10 May 2026

Knitting from an 1840s knitting book: A Cephaline / Sontag



A few weeks ago, I found a knitting book dated from 1846. The 180-year-old book is called My Knitting Book by Miss Lambert (first series), and contains 80 patterns for a range of accessories, stitch patterns and quilts. As a lover of old knitting patterns, I quickly decided to try making some of the things in this book. This pattern, the Cephaline or Sontag, was the first one that I attempted. Confusingly, a sontag is a historical garment, but it's a shawl or wrap that gained popularity in the 1860s. The bonnet that I made bears the same name, but I believe this predates the wrap by about 20 years. This pattern sits right underneath An Opera Cap, and uses the same border, making it possible that this was an elegant evening wear. As mentioned in The Art of Dressing Well (1870), "if a bonnet is worn, it must be of the lightest, airiest fabric and construction". Alas, I am no historian, so please do correct me if I am wrong.

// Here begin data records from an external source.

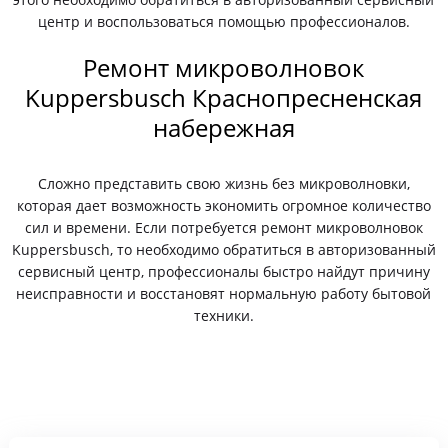
центр и воспользоваться помощью профессионалов.
Ремонт микроволновок
Kuppersbusch Краснопресненская
набережная
Сложно представить свою жизнь без микроволновки,
которая дает возможность экономить огромное количество
сил и времени. Если потребуется ремонт микроволновок
Kuppersbusch, то необходимо обратиться в авторизованный
сервисный центр, профессионалы быстро найдут причину
неисправности и восстановят нормальную работу бытовой
техники.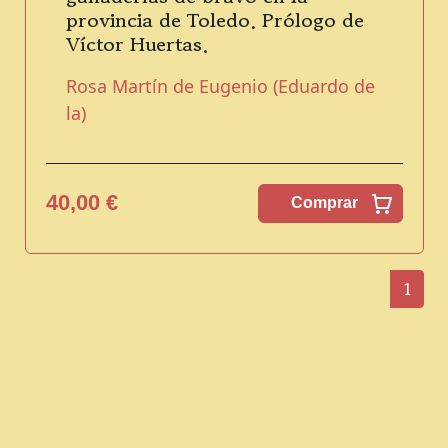
provincia de Toledo. Prólogo de
Víctor Huertas.
Rosa Martín de Eugenio (Eduardo de
la)
40,00 €
Comprar
1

So, how did the knititng go? Here are my notes about making the Cephaline / Sontag.


Needles

The original pattern calls for size 15 needles. According to my vintage Archers Bell needle gauge, the modern equivalent would be around 2.75mm needles. I used exactly that, and it seemed to be the perfect size for both the yarn and the project. 

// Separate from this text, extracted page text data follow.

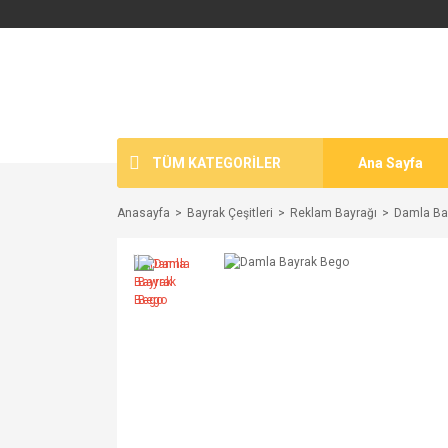
TÜM KATEGORİLER
Ana Sayfa
Anasayfa
Bayrak Çeşitleri
Reklam Bayrağı
Damla Ba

It's worth noting that whilst the Archers Bell gauge looks very similar to the Filière gauge tool in My Knitting Book, I don't have any true way to know if it uses the same or different sizings. I'll be using the gauge tool as a rough guide, but also considering the yarn weight and what seems most logical. 


Yarn choice

The pattern specifies German wool in white and up to 5 other colours. I decided that 4-ply or fingering-weight yarn would likely be the most appropriate, especially given the needle size. I chose Jamieson & Smith's 2-ply Jumper Weight for my project as I thought that a rustic yarn like that would be era-appropriate. I followed the pattern, using white yarn (shade 1) as a border, then alternated white stripes with 2 shades of green (141 & 65). The yarn was nice to work with, and the colour combination was subtle but elegant. Overall, I used less than a ball of each colour. 




Pattern

The pattern starts by asking you to follow the border instructions on the previous pattern, An Opera Cap. The border is later sewn down - I did consider folding the edge and knitting it together, but I decided to follow the pattern and sew it at the end, which was simple enough to do. 

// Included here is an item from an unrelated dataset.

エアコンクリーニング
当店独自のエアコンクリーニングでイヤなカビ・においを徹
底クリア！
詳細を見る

The stitch pattern was easy to follow, although the decreases needed to be thought out. Given the number of rows (44) and the number of stitches to decrease (30), I calculated that a decrease should be worked at the start of every 2 in 3 rows. I charted this out on Stitchfiddle alongside the stripe colour I needed, and whether it was a knit/purl row. I worked the decrease into the pattern, knitting the first 2 stitches together and then continuing as per the normal instructions. The decreases themselves were easy enough to make, but I did accidentally add some stitches. I yarned over towards the end of the previous row without offsetting it with a k2tog, which ultimately resulted in too few decreases followed by some serious frogging. 

The main pattern repeat asked you to YO, k2tog and then k1. To make sure the stitch pattern lined up in the same place each row, I made sure that my K1 stitch (or P1 on the wrong side) was made in the YO stitch from the previous row. This resulted in neatly stacked columns of stitches with more lacey, open eyelets either side. I also alternated colour every 2 rows. I wonder if the pattern would look different if you placed your k1 in a different place

At the end of the pattern, it asks you to repeat the border. I chose to knit this in reverse as this seemed the most logical. To finish, I sewed the border and added a satin ribbon in the shade hunter. This was harder to sew on - I folded over the end and then sewed the ribbon to prevent fraying, and then sealed the other end of the ribbon with a lighter. 

Final thoughts

The sontag/cephaline pattern was easy and very quick to make. I will admit that the decreases are harder than you might think - not in their making, but rather in the keeping track of when to incude them. The lace stitch is very pretty and also looks nice both ways, making the bonnet easily reversible. It might not be the most practical garment for the 21st century (I was very shy taking photos in it outside), but it's a lovely piece that is great for historical dress. I'd love to see what it'd look like in the traditional 5 colours.